THE political barbs may be flying, but investors are not taking flight ahead of Zimbabwe’s crucial presidential and general elections at the end of the month.
Since Zimbabwe decided to put its economy on track by adopting the dollar standard in 2009 – this prevents the government from printing money on a whim and driving up inflation – investment interest has been growing, especially among foreigners.
The Zimbabwe Stock Exchange has made 40% for investors brave enough to take on the risk despite controversial land and indigenisation policies still looming large.
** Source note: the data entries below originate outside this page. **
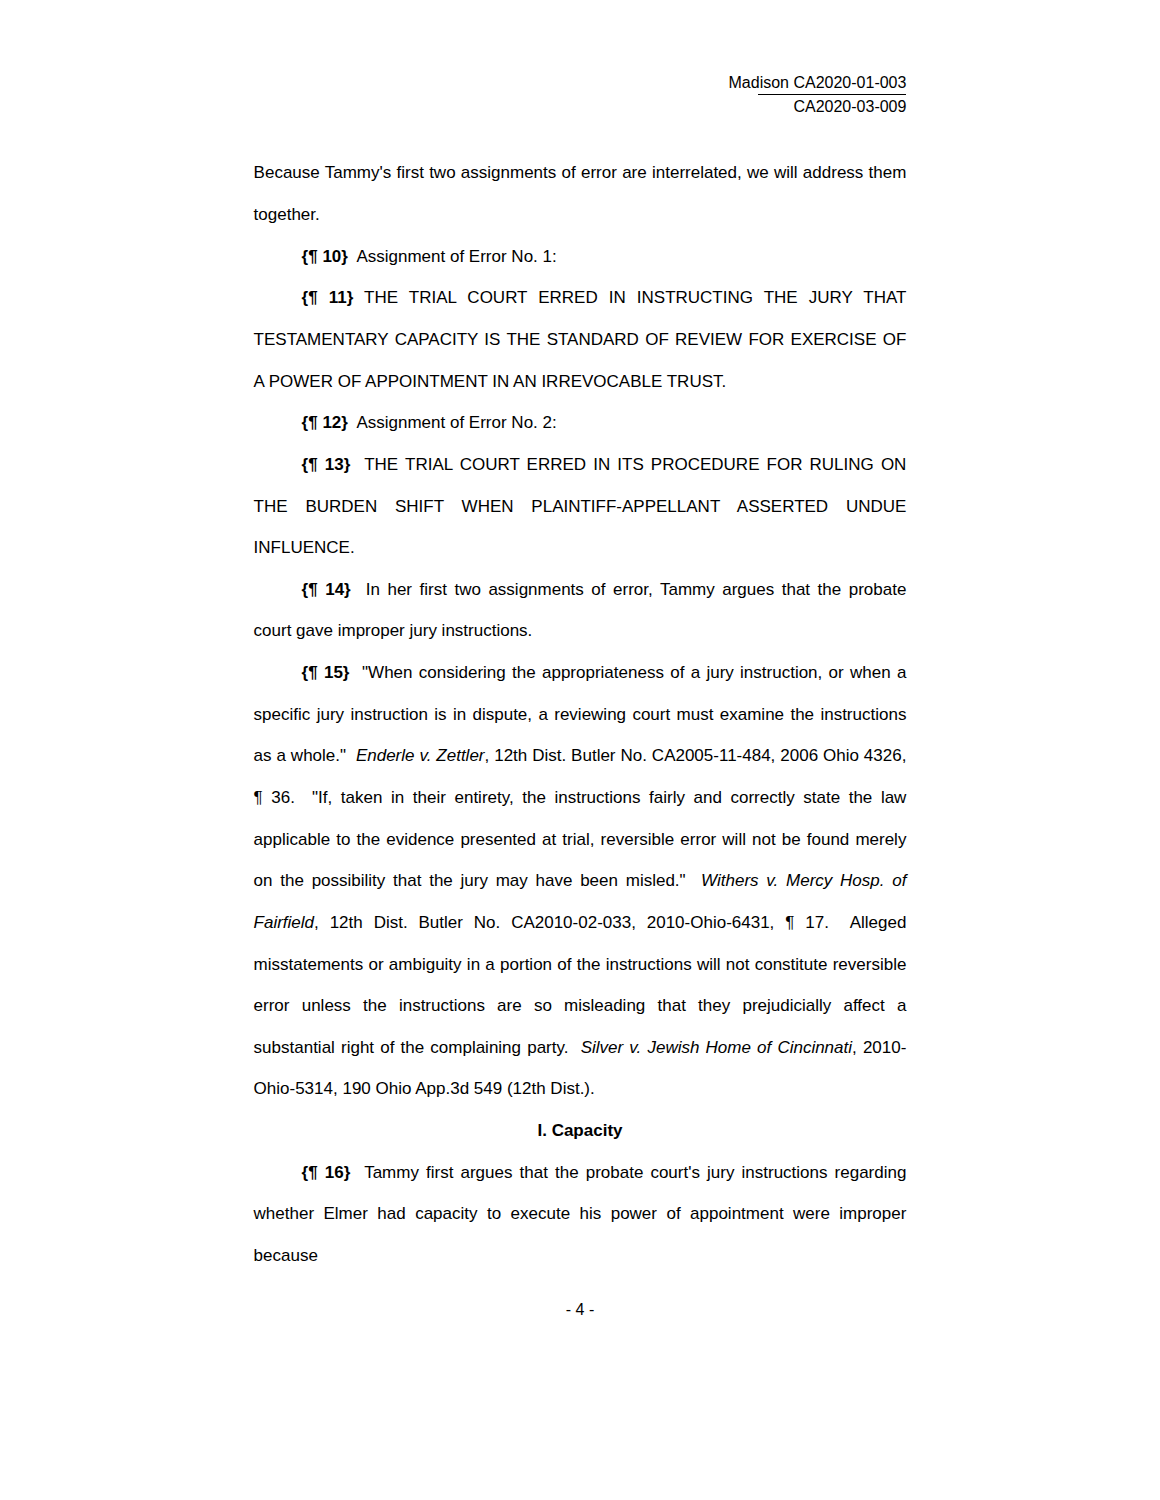Madison CA2020-01-003
CA2020-03-009
Because Tammy's first two assignments of error are interrelated, we will address them together.
{¶ 10} Assignment of Error No. 1:
{¶ 11} THE TRIAL COURT ERRED IN INSTRUCTING THE JURY THAT TESTAMENTARY CAPACITY IS THE STANDARD OF REVIEW FOR EXERCISE OF A POWER OF APPOINTMENT IN AN IRREVOCABLE TRUST.
{¶ 12} Assignment of Error No. 2:
{¶ 13} THE TRIAL COURT ERRED IN ITS PROCEDURE FOR RULING ON THE BURDEN SHIFT WHEN PLAINTIFF-APPELLANT ASSERTED UNDUE INFLUENCE.
{¶ 14} In her first two assignments of error, Tammy argues that the probate court gave improper jury instructions.
{¶ 15} "When considering the appropriateness of a jury instruction, or when a specific jury instruction is in dispute, a reviewing court must examine the instructions as a whole." Enderle v. Zettler, 12th Dist. Butler No. CA2005-11-484, 2006 Ohio 4326, ¶ 36. "If, taken in their entirety, the instructions fairly and correctly state the law applicable to the evidence presented at trial, reversible error will not be found merely on the possibility that the jury may have been misled." Withers v. Mercy Hosp. of Fairfield, 12th Dist. Butler No. CA2010-02-033, 2010-Ohio-6431, ¶ 17. Alleged misstatements or ambiguity in a portion of the instructions will not constitute reversible error unless the instructions are so misleading that they prejudicially affect a substantial right of the complaining party. Silver v. Jewish Home of Cincinnati, 2010-Ohio-5314, 190 Ohio App.3d 549 (12th Dist.).
I. Capacity
{¶ 16} Tammy first argues that the probate court's jury instructions regarding whether Elmer had capacity to execute his power of appointment were improper because
- 4 -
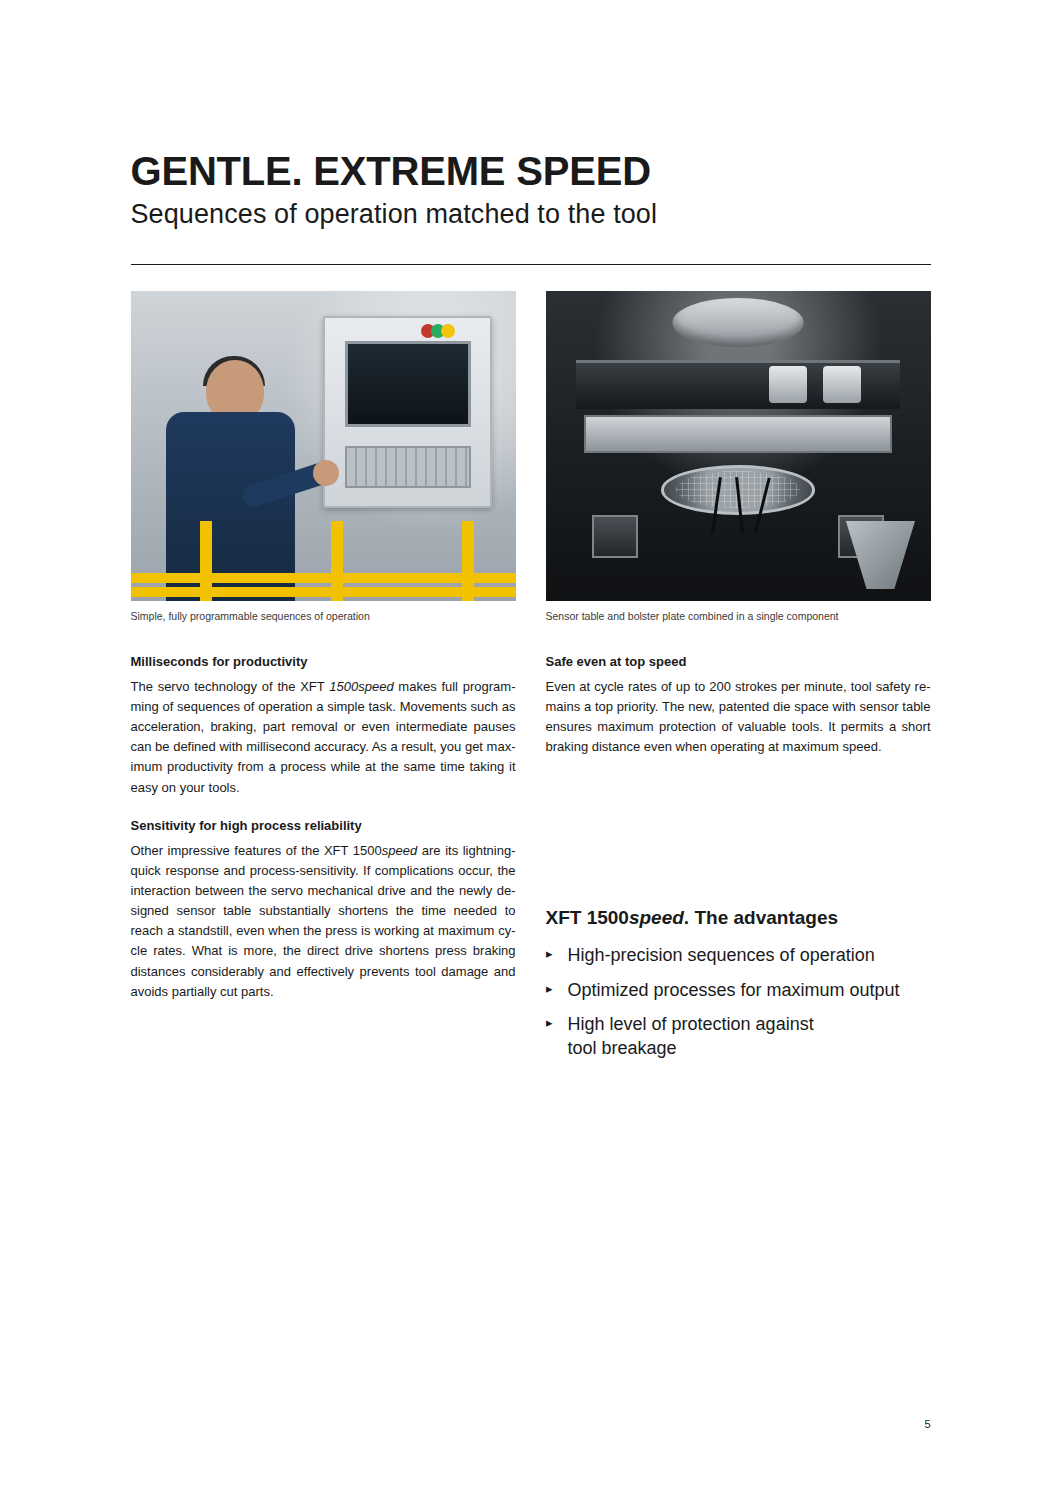Gentle. Extreme speed
Sequences of operation matched to the tool
Simple, fully programmable sequences of operation
Sensor table and bolster plate combined in a single component
Milliseconds for productivity
The servo technology of the XFT 1500speed makes full programming of sequences of operation a simple task. Movements such as acceleration, braking, part removal or even intermediate pauses can be defined with millisecond accuracy. As a result, you get maximum productivity from a process while at the same time taking it easy on your tools.
Sensitivity for high process reliability
Other impressive features of the XFT 1500speed are its lightning-quick response and process-sensitivity. If complications occur, the interaction between the servo mechanical drive and the newly designed sensor table substantially shortens the time needed to reach a standstill, even when the press is working at maximum cycle rates. What is more, the direct drive shortens press braking distances considerably and effectively prevents tool damage and avoids partially cut parts.
Safe even at top speed
Even at cycle rates of up to 200 strokes per minute, tool safety remains a top priority. The new, patented die space with sensor table ensures maximum protection of valuable tools. It permits a short braking distance even when operating at maximum speed.
XFT 1500speed. The advantages
High-precision sequences of operation
Optimized processes for maximum output
High level of protection against
tool breakage
5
But they are not keen to miss out on the long-term growth story and are willing to ride out any short-term election volatility.
Richard Honey, an investment director for Africa at Investec Asset Management – which manages in excess of $3bn on the continent excluding South Africa – says he has noticed significant interest from global investors at Zimbabwe-focused investment seminars this year.
OK Zimbabwe, the supermarket retailer that used Investec Asset Management’s private equity team to help underwrite its rights issue in early 2010, has seen 156% growth in revenue between the year ending March 2010 and this March.
“The company had a strong management team and large store network, but needed capital to stock shelves and upgrade stores,” says Honey.
He says investors are also aware that unlike other African countries, Zimbabwe has a lot of existing infrastructure like rail, which is “battered and bruised”. The challenge is getting the capital and investment to maintain and upgrade. He says education remains something of a “national obsession” in the country too. “The platform is there, but the country needs to continue to drive economic growth,” he says.
John Legat, the Harare-based director responsible for group asset management at Imara, said the market was strong again this week and while volumes slowed at one point, foreigners are still accumulating shares. “Domestic investors are the ones waiting in the wings,” he said on Thursday.
The economy has grown from about $9bn in 1998 to a projected $11bn this year, (but in 2008 it had shrunk to $4.5bn) though this pales when compared to peer countries like Zambia, which has grown in the same period from $3.75bn to $23bn.
Honey says “politics and policy” is the main difference, as both countries are landlocked, with broadly similar mineral and agricultural endowments and comparable populations.
Zimbabwe Stock Exchange statistics show that foreign participation in the equity market was at 40% last month, up from 32% in May, though down from 45% at the beginning of the year.
Total market capitalisation is up 38% to close to $6bn, and the total industrial share index is up 40% since the beginning of the year.
However, Honey says that the next stage of growth is “slightly trickier”. “Already, we are seeing a slowdown with elections fast approaching,” he says.
“Lots of consumers and business owners are currently sitting on their hands and not making decisions due to the uncertainty around politics. From dollarisation in 2009 we think Zimbabwe has progressed nicely, and over the longer term we still believe the country has further catch up growth potential.
“But as always in Zimbabwe the country’s ability to fulfil this potential is closely linked to politics and the resulting policies,” he says.
Investec Asset Management is more interested in the consumer story in the country rather than mining opportunities at this stage.
“We are not actively changing portfolio positions. We have built up good positions and are happy with the way they have performed,” says portfolio manager on the Africa fund Joseph Rohm.
But he says “having a credible election next week” will provide a solid platform. “We made some early investments and these have been successful … but in the near-to medium term it is still tricky as we don’t know what is going to happen, but we believe in the Zimbabwe opportunity over the longer term.
While Investec has some resources holdings, they are viewed as “challenging” as they require capital and the uncertainty around indigenisation policies “makes raising capital difficult”.